Megh is a pentatonic scaled raga which develops into Megh Mallar with the use of komal gandhar megh. Khan’s Purba ang (lower octave) and bol bistar with his soulful voice was accepted by the audience wholeheartedly. A blend of Komal Gandhar with the combination of Pa ni re created magic. His easy flowing akar taan with sapat taan and chut taan along with bol taan was pure bliss. Rashid Khan backed up his first piece with a pahadi thumri, Bey dardi tu ney dard na jaana. He was the only artist who received an encore from the audience. It was then that he sang Yaad piya ki aye which bore the stamp of Ustad Bade Ghulam Ali Khan. He was supported on the harmonium by Vinay Mishra.

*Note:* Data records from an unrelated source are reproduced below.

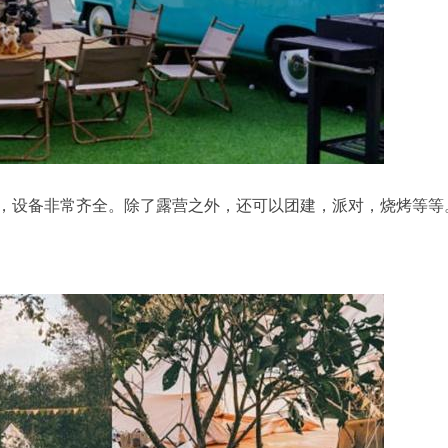
，设备非常齐全。除了露营之外，还可以团建，派对，烧烤等等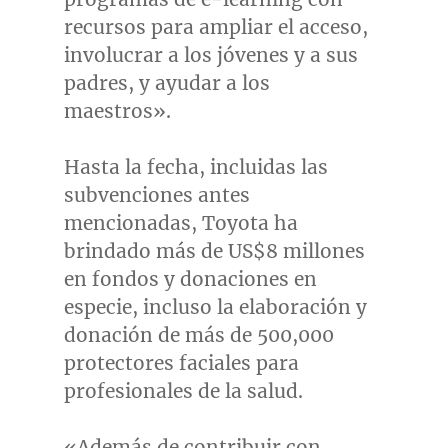
recursos para ampliar el acceso,
involucrar a los jóvenes y a sus
padres, y ayudar a los
maestros».
Hasta la fecha, incluidas las
subvenciones antes
mencionadas, Toyota ha
brindado más de
US$8
millones
en fondos y donaciones en
especie, incluso la elaboración y
donación de más de 500,000
protectores faciales para
profesionales de la salud.
«Además de contribuir con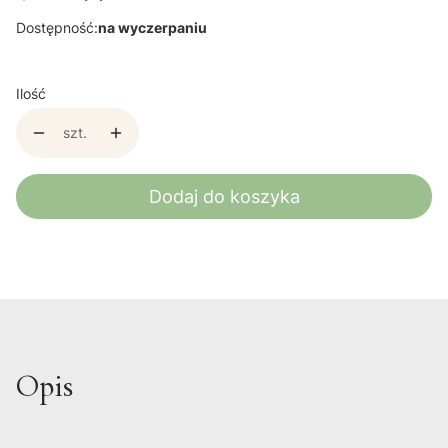
Dostępność:
na wyczerpaniu
Ilość
szt.
Dodaj do koszyka
Opis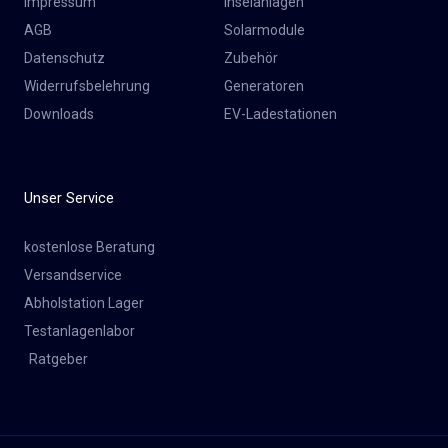
Impressum
Inselanlagen
AGB
Solarmodule
Datenschutz
Zubehör
Widerrufsbelehrung
Generatoren
Downloads
EV-Ladestationen
Unser Service
kostenlose Beratung
Versandservice
Abholstation Lager
Testanlagenlabor
Ratgeber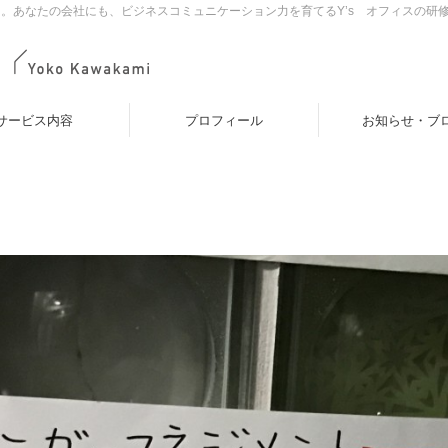
。あなたの会社にも、ビジネスコミュニケーション力を育てるY’s オフィスの研
サービス内容
プロフィール
お知らせ・ブ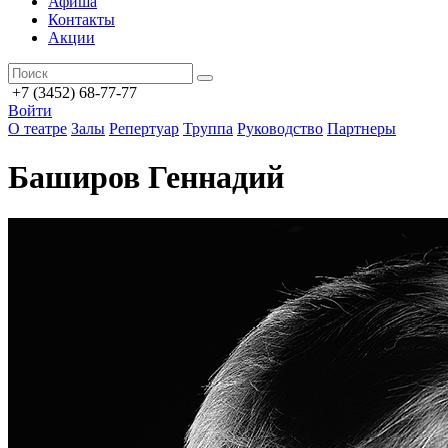
Афиша
Контакты
Акции
+7 (3452) 68-77-77
Войти
О театре
Залы
Репертуар
Труппа
Руководство
Партнеры
Баширов Геннадий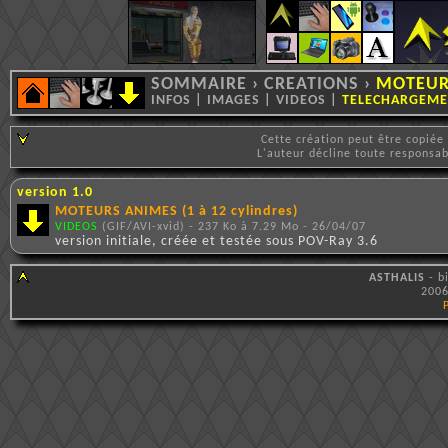
SOMMAIRE
›
CREATIONS
›
MOTEUR
INFOS
|
IMAGES
|
VIDEOS
|
TELECHARGEME
Cette création peut être copiée
L'auteur décline toute responsa
version 1.0
MOTEURS ANIMES (1 à 12 cylindres)
VIDEOS
(GIF/AVI-xvid) - 237 Ko à 7.29 Mo - 26/04/07
version initiale, créée et testée sous POV-Ray 3.6
ASTHALIS
- b
2006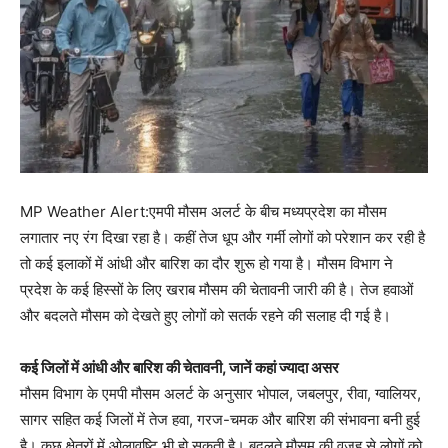
MP Weather Alert:एमपी मौसम अलर्ट के बीच मध्यप्रदेश का मौसम
लगातार नए रंग दिखा रहा है। कहीं तेज धूप और गर्मी लोगों को परेशान कर रही है
तो कई इलाकों में आंधी और बारिश का दौर शुरू हो गया है। मौसम विभाग ने
प्रदेश के कई हिस्सों के लिए खराब मौसम की चेतावनी जारी की है। तेज हवाओं
और बदलते मौसम को देखते हुए लोगों को सतर्क रहने की सलाह दी गई है।
कई जिलों में आंधी और बारिश की चेतावनी, जानें कहां ज्यादा असर
मौसम विभाग के एमपी मौसम अलर्ट के अनुसार भोपाल, जबलपुर, रीवा, ग्वालियर,
सागर सहित कई जिलों में तेज हवा, गरज-चमक और बारिश की संभावना बनी हुई
है। कुछ क्षेत्रों में ओलावृष्टि भी हो सकती है। बदलते मौसम की वजह से लोगों को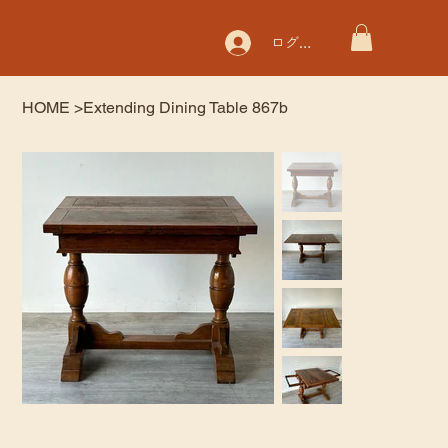
ログイン
HOME
>
Extending Dining Table 867b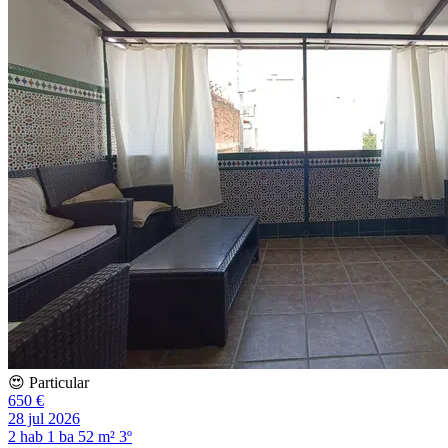
😍 Particular
650 €
28 jul 2026
2 hab
1 ba
52 m²
3º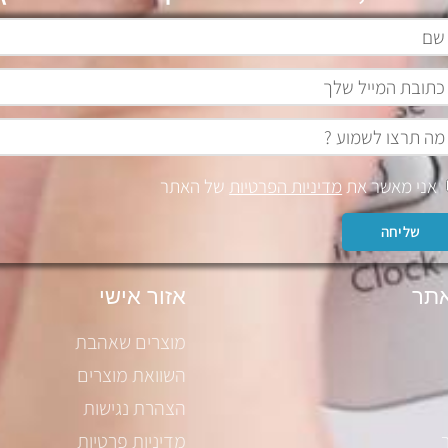
אני מאשר את
מדיניות הפרטיות
של האתר
שליחה
תר
אזור אישי
מוצרים שאהבת
השוואת מוצרים
הצהרת נגישות
מדיניות פרטיות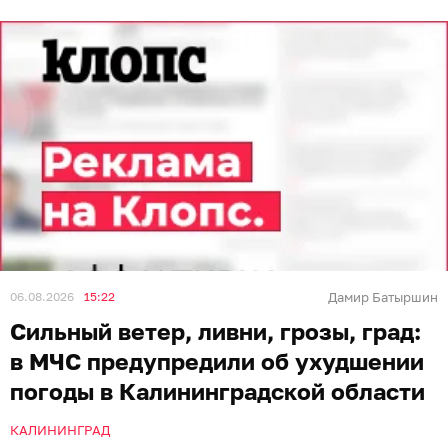
06.08.2026
15:22
Дамир Батыршин
Сильный ветер, ливни, грозы, град:
в МЧС предупредили об ухудшении
погоды в Калининградской области
КАЛИНИНГРАД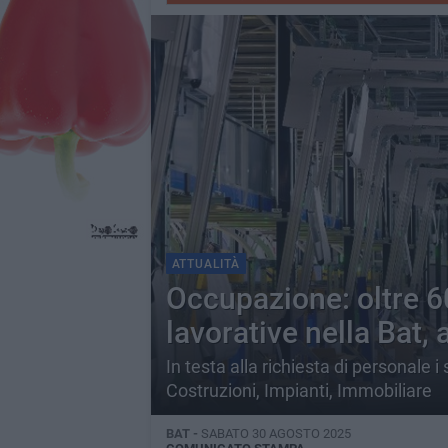
ATTUALITÀ
Occupazione: oltre 6
lavorative nella Bat, 
In testa alla richiesta di personale i s
Costruzioni, Impianti, Immobiliare
BAT -
SABATO 30 AGOSTO 2025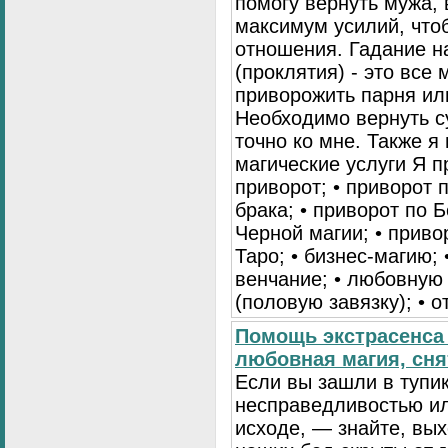
помогу вернуть мужа, 
максимум усилий, что
отношения. Гадание на
(проклятия) - это все
приворожить парня ил
Необходимо вернуть с
точно ко мне. Также 
магические услуги Я 
приворот; • приворот 
брака; • приворот по Б
Черной магии; • приво
Таро; • бизнес-магию; 
венчание; • любовную 
(половую завязку); • о
Помощь экстрасенса 
любовная магия, сня
Если вы зашли в тупик
несправедливостью ил
исходе, — знайте, вых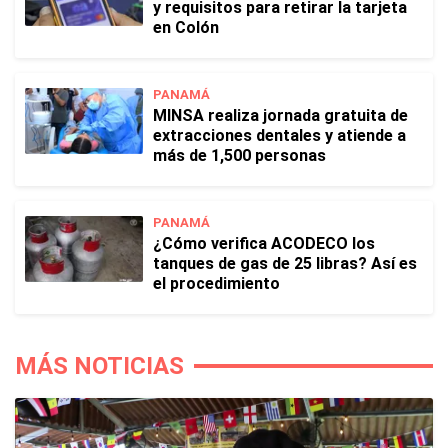
y requisitos para retirar la tarjeta
en Colón
PANAMÁ
MINSA realiza jornada gratuita de
extracciones dentales y atiende a
más de 1,500 personas
PANAMÁ
¿Cómo verifica ACODECO los
tanques de gas de 25 libras? Así es
el procedimiento
MÁS NOTICIAS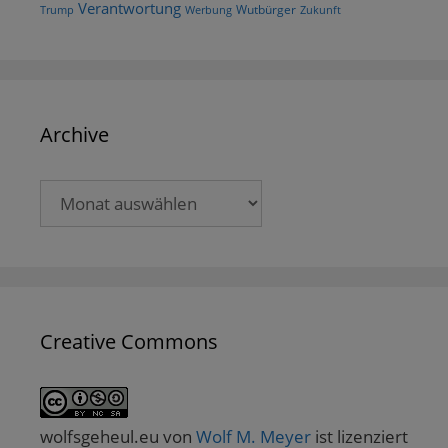
Verantwortung
Wutbürger
Trump
Werbung
Zukunft
Archive
Archive
Creative Commons
wolfsgeheul.eu
von
Wolf M. Meyer
ist lizenziert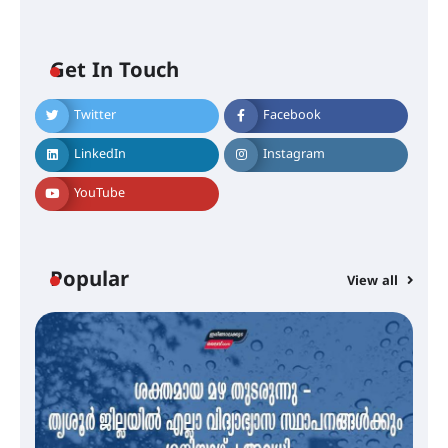
കോമേഴ്സ് എക്സ്പോയുമായി
എസ് എൻ ഹയർ സെക്കൻഡറി
വിദ്യാർത്ഥികൾ
Get In Touch
Twitter
Facebook
സർഗ്ഗസാഹിതി- കവിതാസംഗമം
2026 കവിതാ ചർച്ച കാട്ടൂർ, ടി. കെ.
LinkedIn
Instagram
ബാലൻ ഹാളിൽ 16ന്
YouTube
ശക്തമായ മഴ തുടരുന്നു – തൃശൂർ
ജില്ലയിൽ എല്ലാ വിദ്യാഭ്യാസ
സ്ഥാപനങ്ങൾക്കും ശനിയാഴ്ച
Popular
View all
അവധി
എം.ജി. യൂണിവേഴ്‌സിറ്റിയിൽ നിന്ന്
ഇംഗ്ളീഷ് സാഹിത്യത്തിൽ
ഡോക്ടറേറ്റ് നേടിയ എൻ. ആര്യ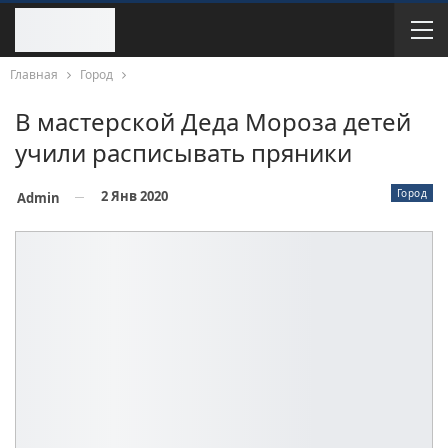
Главная
Город
В мастерской Деда Мороза детей
учили расписывать пряники
Город
2 Янв 2020
Admin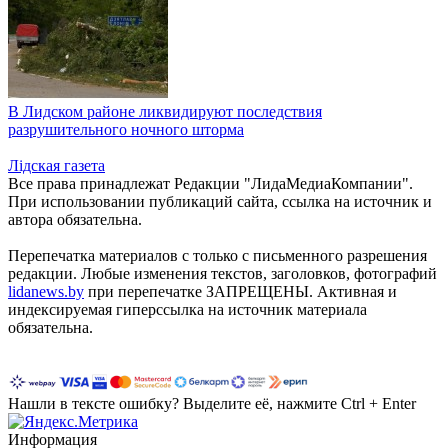
В Лидском районе ликвидируют последствия
разрушительного ночного шторма
Лiдская газета
Все права принадлежат Редакции "ЛидаМедиаКомпании".
При использовании публикаций сайта, ссылка на источник и
автора обязательна.
Перепечатка материалов c только с письменного разрешения
редакции. Любые изменения текстов, заголовков, фотографий
lidanews.by
при перепечатке ЗАПРЕЩЕНЫ. Активная и
индексируемая гиперссылка на источник материала
обязательна.
Нашли в тексте ошибку? Выделите её, нажмите Ctrl + Enter
Информация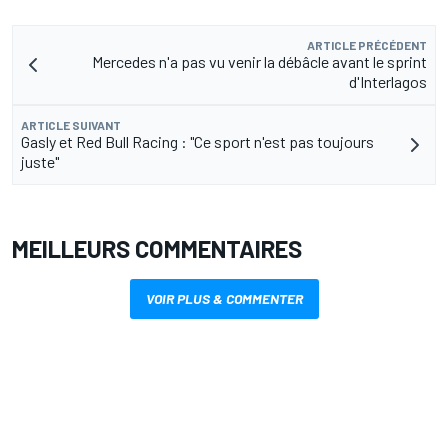
ARTICLE PRÉCÉDENT
Mercedes n'a pas vu venir la débâcle avant le sprint
d'Interlagos
ARTICLE SUIVANT
Gasly et Red Bull Racing : "Ce sport n'est pas toujours
juste"
MEILLEURS COMMENTAIRES
VOIR PLUS & COMMENTER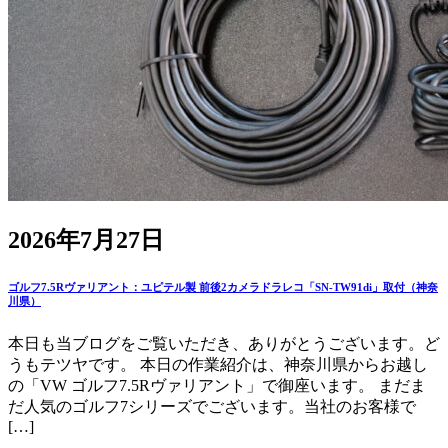
2026年7月27日
ゴルフ7.5Rヴァリアント：ユピテル製 前後2カメラドラレコ「SN-TW91di」取付（神奈
川県）
本日も当ブログをご覧いただき、ありがとうございます。ど
うもテツヤです。 本日の作業紹介は、神奈川県からお越し
の「VW ゴルフ7.5Rヴァリアント」で御座います。 まだま
だ人気のゴルフ7シリーズでございます。当社のお客様で
[…]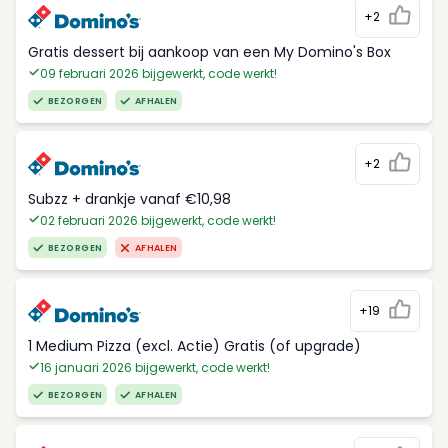
+2
Gratis dessert bij aankoop van een My Domino's Box
09 februari 2026 bijgewerkt, code werkt!
BEZORGEN
AFHALEN
+2
Subzz + drankje vanaf €10,98
02 februari 2026 bijgewerkt, code werkt!
BEZORGEN
AFHALEN
+19
1 Medium Pizza (excl. Actie) Gratis (of upgrade)
16 januari 2026 bijgewerkt, code werkt!
BEZORGEN
AFHALEN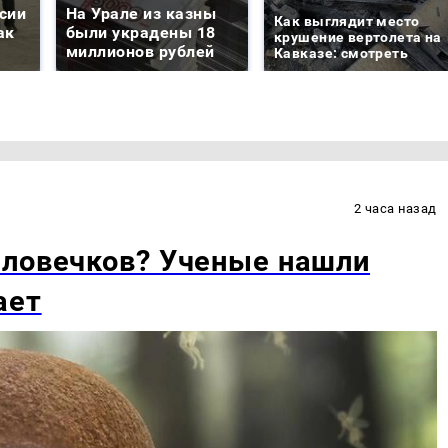
сии
На Урале из казны
Как выглядит место
ак
были украдены 18
крушение вертолета на
миллионов рублей
Кавказе: смотреть
2 часа назад
еловечков? Ученые нашли
ает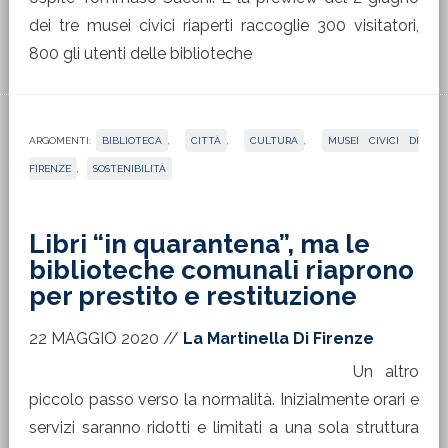
dei tre musei civici riaperti raccoglie 300 visitatori,
800 gli utenti delle biblioteche
ARGOMENTI:
BIBLIOTECA
,
CITTÀ
,
CULTURA
,
MUSEI CIVICI DI
FIRENZE
,
SOSTENIBILITÀ
Libri “in quarantena”, ma le
biblioteche comunali riaprono
per prestito e restituzione
22 MAGGIO 2020
//
La Martinella Di Firenze
Un altro
piccolo passo verso la normalità. Inizialmente orari e
servizi saranno ridotti e limitati a una sola struttura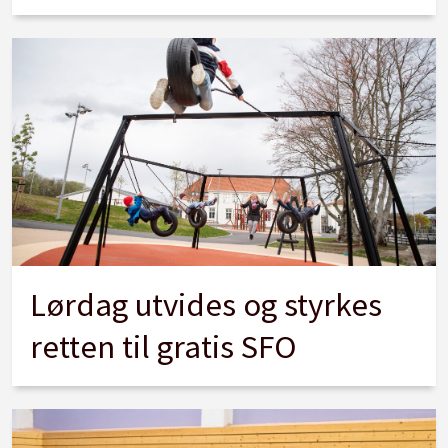
Lørdag utvides og styrkes
retten til gratis SFO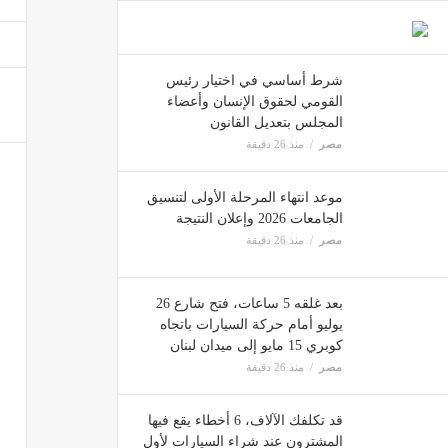
قد تكلفك الآلاف، 6 أخطا
مصر
شرط أساسي في اختيار رئيس
القومي لحقوق الإنسان وأعضاء
المجلس بتعديل القانون
غدروا
مصر
منذ 26 دقيقة
مصر
موعد انتهاء المرحلة الأولى لتنسيق
الجامعات 2026 وإعلان النتيجة
مصر
منذ 26 دقيقة
خطوة 
مصر
بعد غلقه 5 ساعات، فتح شارع 26
يوليو أمام حركة السيارات باتجاه
كوبري 15 مايو إلى ميدان لبنان
مصر
منذ 26 دقيقة
قد تكلفك الآلاف، 6 أخطاء يقع فيها
المشترون عند شراء السيارات لأول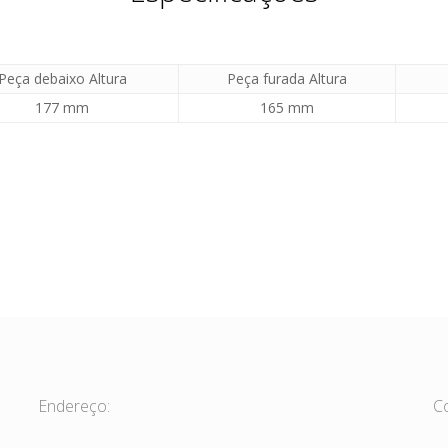
Peça debaixo Altura
Peça furada Altura
177 mm
165 mm
Endereço:
C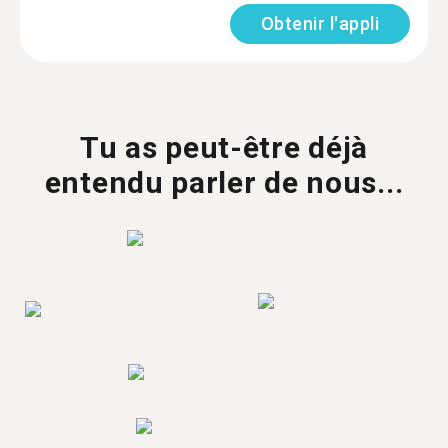
Obtenir l'appli
Tu as peut-être déjà
entendu parler de nous...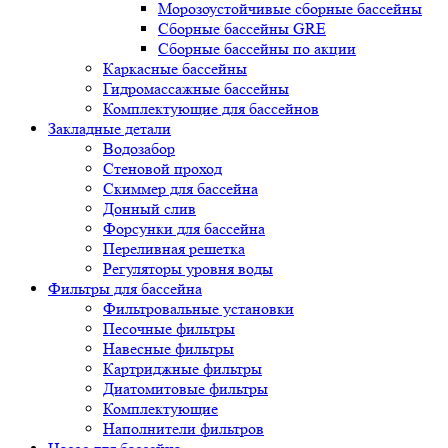
Морозоустойчивые сборные бассейны
Сборные бассейны GRE
Сборные бассейны по акции
Каркасные бассейны
Гидромассажные бассейны
Комплектующие для бассейнов
Закладные детали
Водозабор
Стеновой проход
Скиммер для бассейна
Донный слив
Форсунки для бассейна
Переливная решетка
Регуляторы уровня воды
Фильтры для бассейна
Фильтровальные установки
Песочные фильтры
Навесные фильтры
Картриджные фильтры
Диатомитовые фильтры
Комплектующие
Наполнители фильтров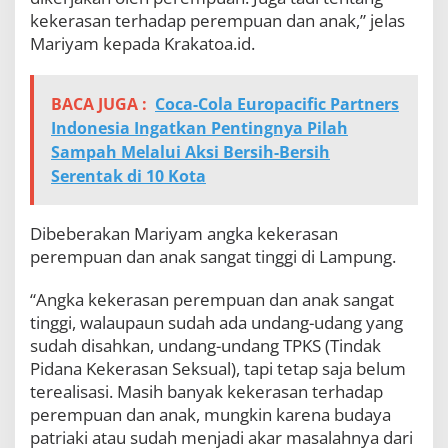
kekerasan terhadap perempuan dan anak,” jelas
Mariyam kepada Krakatoa.id.
BACA JUGA :
Coca-Cola Europacific Partners
Indonesia Ingatkan Pentingnya Pilah
Sampah Melalui Aksi Bersih-Bersih
Serentak di 10 Kota
Dibeberakan Mariyam angka kekerasan
perempuan dan anak sangat tinggi di Lampung.
“Angka kekerasan perempuan dan anak sangat
tinggi, walaupaun sudah ada undang-udang yang
sudah disahkan, undang-undang TPKS (Tindak
Pidana Kekerasan Seksual), tapi tetap saja belum
terealisasi. Masih banyak kekerasan terhadap
perempuan dan anak, mungkin karena budaya
patriaki atau sudah menjadi akar masalahnya dari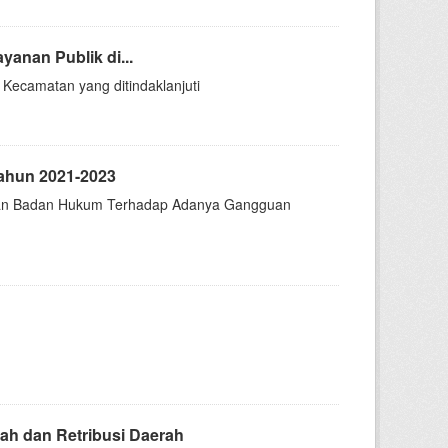
anan Publik di...
Kecamatan yang ditindaklanjuti
Tahun 2021-2023
r dan Badan Hukum Terhadap Adanya Gangguan
ah dan Retribusi Daerah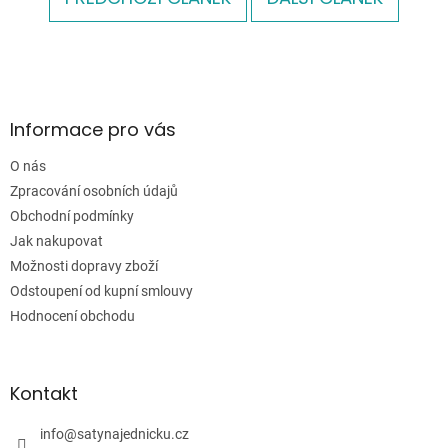
Z
á
p
a
Informace pro vás
t
í
O nás
Zpracování osobních údajů
Obchodní podmínky
Jak nakupovat
Možnosti dopravy zboží
Odstoupení od kupní smlouvy
Hodnocení obchodu
Kontakt
info
@
satynajednicku.cz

Murad Ali played the sarangi while Akhram Khan was the percussionist. The Gundecha brothers, Umakant and Ramakant are the torch bearers of the Dagar Gharana. They sang Raga Jog, which is a late night raga. The Dhrupad masters started with a meditative alap using both gandhars and developed its beauty. The different tempos of the alap were very enchanting. The most remarkable part was their laykari with double, triple and quadruple parts with different tihayis. They were supported by Pandit Akhilesh Gundecha on the Pakhawaj and Pandit Rajshekhar Vyas on the Rudra Veena. On the last evening of the three day festival Sangeet Natak Awardee Kathaka Rajasree Sirke with her background in theatre took the audience by storm by narrating Ravana-Mandodari Samved. Her experience of watching the storytellers of Ramayana in Banares stood her in good-stead. In the true fashion of a Kathaka she mixed the technique of Kathak with the art of story-telling, thereby creating a very compelling end result. The presentation was highly entertaining. Rajashree Shirke and her troupe warmed up with Swati Tirunal’s Devi Stuti in praise of the primordial Goddess, enacting each of her qualities with grit and power.The character of Devi Saraswathi and Mahisasiurmardini was aesthetically etched. Change of formations at the wink of an eye, did not leave any room for boredom. This and other nuances of Kathak were performed with great élan.